START Passage
Coordination of Care between Dentist and Physician
- The first step in assessing the risk for bleeding is obtaining a comprehensive medical and medication history. A bleeding disorder may be suspected when a patient complains of excessive bruising or bleeding that may be secondary to known trauma or bruising at sites with no recollection of trauma. Oral signs include gingival oozing (see Figs. 9.1 and 9.2), petechiae, and ecchymoses. In patients who are considered to be at risk for bleeding, appropriate laboratory tests should be performed and interpreted to evaluate the potential for bleeding complications. If warranted, prophylactic measures should be taken prior to performing dental care.
- Dental procedures that involve any type of soft or hard tissue damage can potentially cause bleeding. Patients with a diagnosed bleeding disorder require management in coordination with a medical provider prior to performing any dental procedure that has the potential to cause bleeding. Oral soft tissue lesions, including petechiae, ecchymoses, and hematomas, are frequently encountered in patients with clinically significant bleeding disorders.
END Passage
START Given data
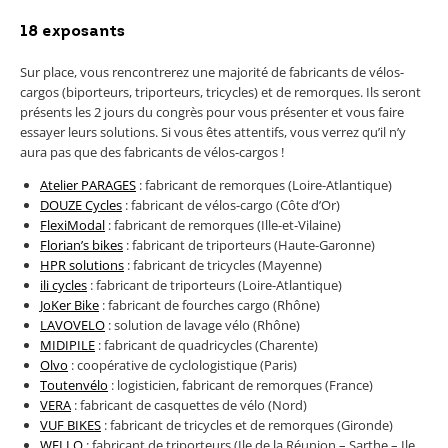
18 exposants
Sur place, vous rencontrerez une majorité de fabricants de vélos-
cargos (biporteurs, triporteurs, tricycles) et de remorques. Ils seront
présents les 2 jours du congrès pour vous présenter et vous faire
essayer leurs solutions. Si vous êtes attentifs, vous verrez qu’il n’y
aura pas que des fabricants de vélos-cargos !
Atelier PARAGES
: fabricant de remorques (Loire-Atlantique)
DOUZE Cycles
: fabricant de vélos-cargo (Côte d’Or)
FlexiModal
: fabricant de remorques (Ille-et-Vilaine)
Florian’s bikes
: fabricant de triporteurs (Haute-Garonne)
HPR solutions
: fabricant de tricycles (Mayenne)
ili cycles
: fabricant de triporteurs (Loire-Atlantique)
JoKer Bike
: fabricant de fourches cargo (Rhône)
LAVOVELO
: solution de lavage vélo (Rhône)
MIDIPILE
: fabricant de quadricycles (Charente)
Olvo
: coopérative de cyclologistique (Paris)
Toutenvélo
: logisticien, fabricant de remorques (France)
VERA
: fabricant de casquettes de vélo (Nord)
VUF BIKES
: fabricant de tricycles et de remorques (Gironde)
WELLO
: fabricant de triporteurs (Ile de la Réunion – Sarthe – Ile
END Given data
START Given data
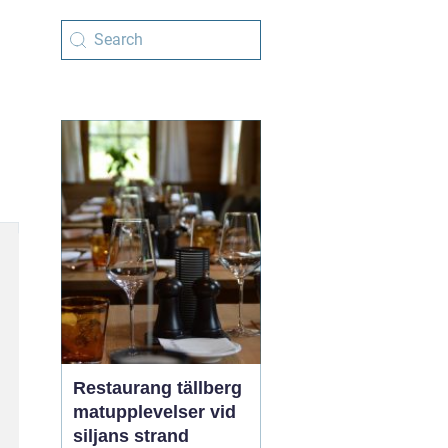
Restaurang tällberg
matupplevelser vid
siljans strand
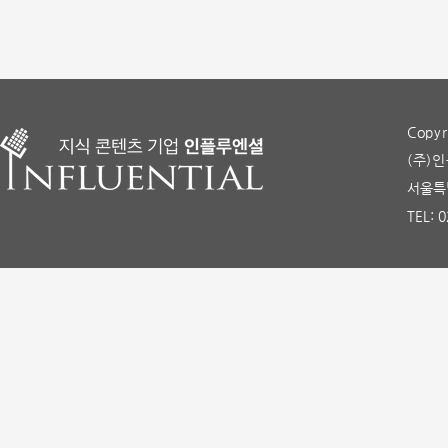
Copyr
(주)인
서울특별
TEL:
END Given data
» **Work order A**:
Answer these questions from the passage on coordinating care between dentist and physician:
(i) What is the first step in assessing the risk for bleeding?
(ii) Which oral signs of a bleeding disorder are named?
(iii) Which patients require management in coordination with a medical provider before a dental procedure that could cause bleeding?
» **Work order B**: Reproduce the passage on coordinating care between dentist and physician, starting at "Coordination of Care" and ending at "performing dental care.".
The listing comes from a different source than the passage.

» **Exercise output A**:
(i) Obtaining a comprehensive medical and medication history.
(ii) Gingival oozing, petechiae, and ecchymoses.
(iii) Patients with a diagnosed bleeding disorder.

» **Exercise output B**:
Coordination of Care between Dentist and Physician
- The first step in assessing the risk for bleeding is obtaining a comprehensive medical and medication history. A bleeding disorder may be suspected when a patient complains of excessive bruising or bleeding that may be secondary to known trauma or bruising at sites with no recollection of trauma. Oral signs include gingival oozing (see Figs. 9.1 and 9.2), petechiae, and ecchymoses. In patients who are considered to be at risk for bleeding, appropriate laboratory tests should be performed and interpreted to evaluate the potential for bleeding complications. If warranted, prophylactic measures should be taken prior to performing dental care.